An affordable alternative to ceramic or porcelain tile is vinyl tile, a self-adhesive laminate flooring that’s easy to install. Vinyl tile works even in kitchens and bathrooms, and the self-adhesive material on the back means it’s like placing heavy-duty stickers on the floor. When you need to make cuts to your vinyl tile, you can use a ruler and a razor blade; there’s no saw required. If you need a quick makeover in your room and you’re on a limited budget, install vinyl tile for a beautiful new floor that you can install yourself.
Measure the length of your room and multiple the number of feet by the width of your room. If you use 12-by-12-inch self-adhesive laminate flooring, the number you calculate is the number of tiles you need in your space. It’s smart, however, to have extra tiles on hand in case you make a cutting mistake that you can’t repair.
Clean the floor thoroughly where you will install vinyl tile. You can install vinyl tile directly on the subfloor, but you can also install it over a sheet of laminate or any other smooth surface. Wipe the floor with bleach to wash away any stains, then allow the floor to air dry. Sweep away any dust or particulates on the floor to prevent the self-adhesive laminate flooring from sticking to the subfloor.
Stretch a chalk line between the middle points of opposite walls and snap the chalk line across the room. Make sure the lines cross at a 90-degree angle. This should give you a middle point in the room where you can begin your self-adhesive laminate installation.
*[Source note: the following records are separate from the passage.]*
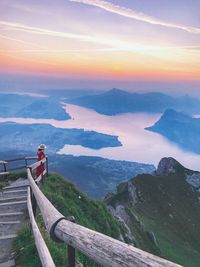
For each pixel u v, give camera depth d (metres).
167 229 153.38
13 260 11.39
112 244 3.53
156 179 192.50
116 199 165.88
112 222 28.80
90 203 27.52
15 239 12.90
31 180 14.16
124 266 3.11
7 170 27.52
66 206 21.38
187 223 164.75
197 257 135.25
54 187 25.33
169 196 182.12
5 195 21.62
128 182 180.00
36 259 10.82
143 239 121.19
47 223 6.05
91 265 14.54
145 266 2.80
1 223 15.55
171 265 2.56
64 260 10.93
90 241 4.08
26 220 15.88
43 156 24.67
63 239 5.21
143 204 167.88
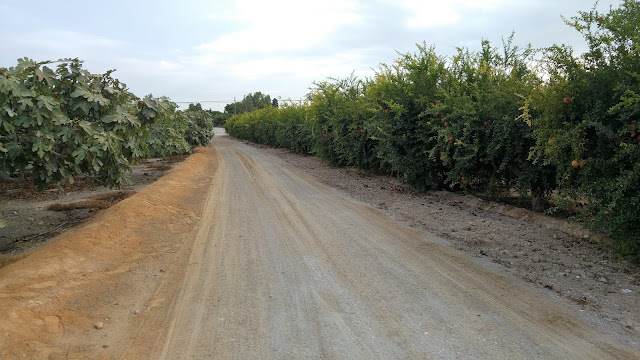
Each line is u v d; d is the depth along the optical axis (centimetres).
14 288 459
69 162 716
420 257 612
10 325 384
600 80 577
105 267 582
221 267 586
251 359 350
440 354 351
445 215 892
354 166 1761
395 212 940
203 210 990
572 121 611
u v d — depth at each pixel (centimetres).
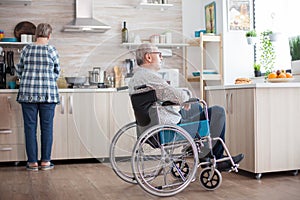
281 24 497
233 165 329
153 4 550
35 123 450
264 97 371
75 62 547
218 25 537
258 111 369
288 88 379
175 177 349
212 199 296
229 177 374
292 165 379
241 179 364
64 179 385
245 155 381
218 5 537
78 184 361
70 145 489
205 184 326
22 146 479
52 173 420
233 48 527
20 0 512
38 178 392
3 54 511
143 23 570
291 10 479
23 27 534
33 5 537
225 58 523
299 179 362
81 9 535
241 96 387
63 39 545
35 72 445
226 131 414
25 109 447
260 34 521
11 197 314
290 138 379
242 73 529
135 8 567
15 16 534
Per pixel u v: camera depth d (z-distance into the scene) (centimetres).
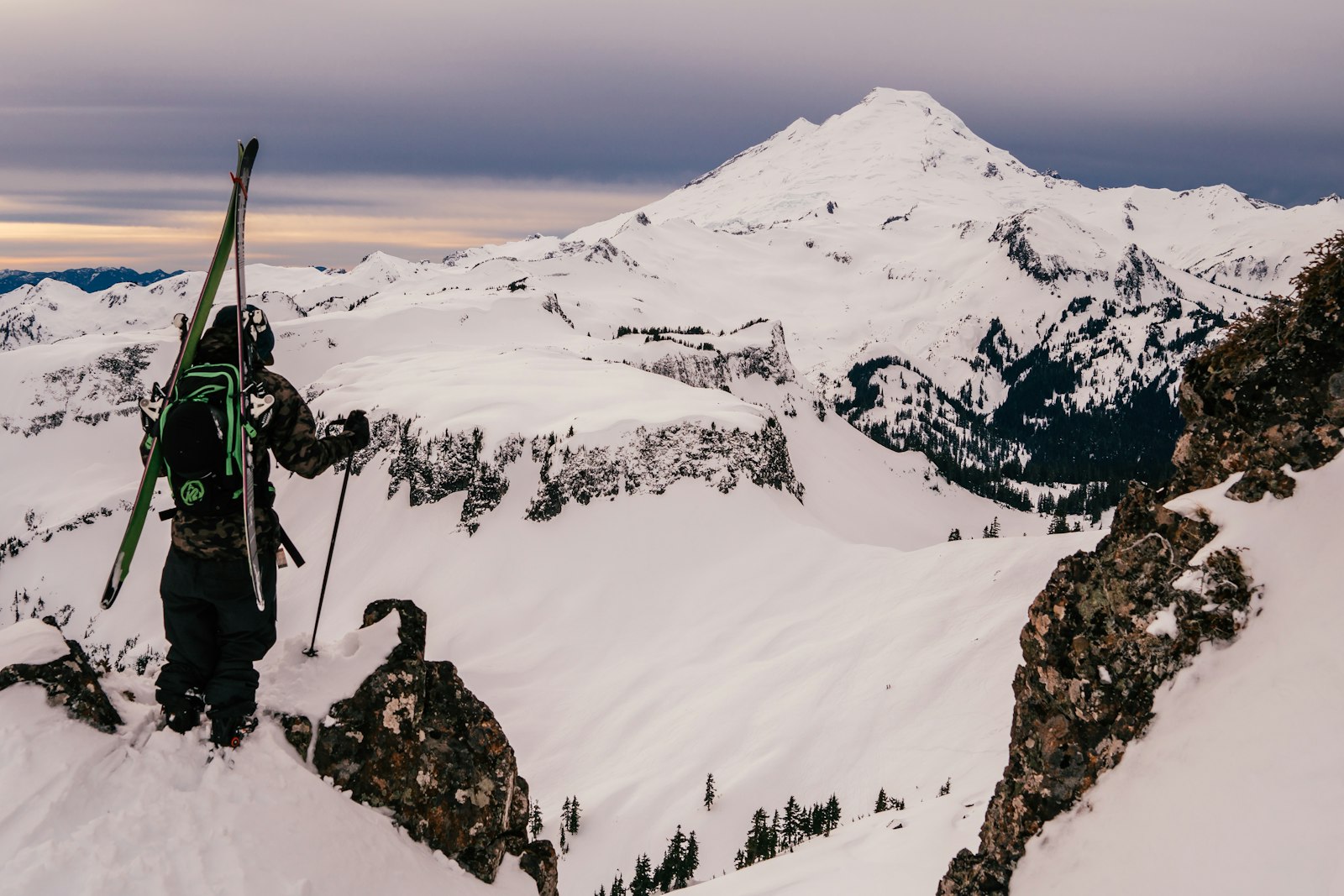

Peel the paper backing off a vinyl tile and lay the tile in the intersection where your chalk line is. Remove the paper backing off your next tile and lay it right next to your first tile. There is no grout between vinyl tiles, so take your time to make sure you lay your vinyl tiles where the edge of one tile meets the edge of the next tile. If your vinyl tile features a pattern, make sure you lay each tile so the pattern matches appropriately.
Continue laying full-size tiles until you reach the wall where cutting is required. Lay as many full size tiles as you can, saving all of your cutting for the end of the project.
Turn a piece of self adhesive laminate flooring over so the paper backing faces up. Slide the tile, with the paper backing facing up, into position where you need to make the cut.
Line up the tile so it sits flush against the wall and is straight with your row of tiles.
Mark both sides of the paper backing where you need to cut the vinyl tile so it fits in position.
Line up a ruler between both of your markings, then use a razor blade to cut your vinyl tile. Stick the tile in place after you make the cut.
Cut all the tiles that require cutting in this way until you complete the room. If there are unsightly gaps between your vinyl tile and the wall, consider adding a piece of wood trim around the room to conceal the edges.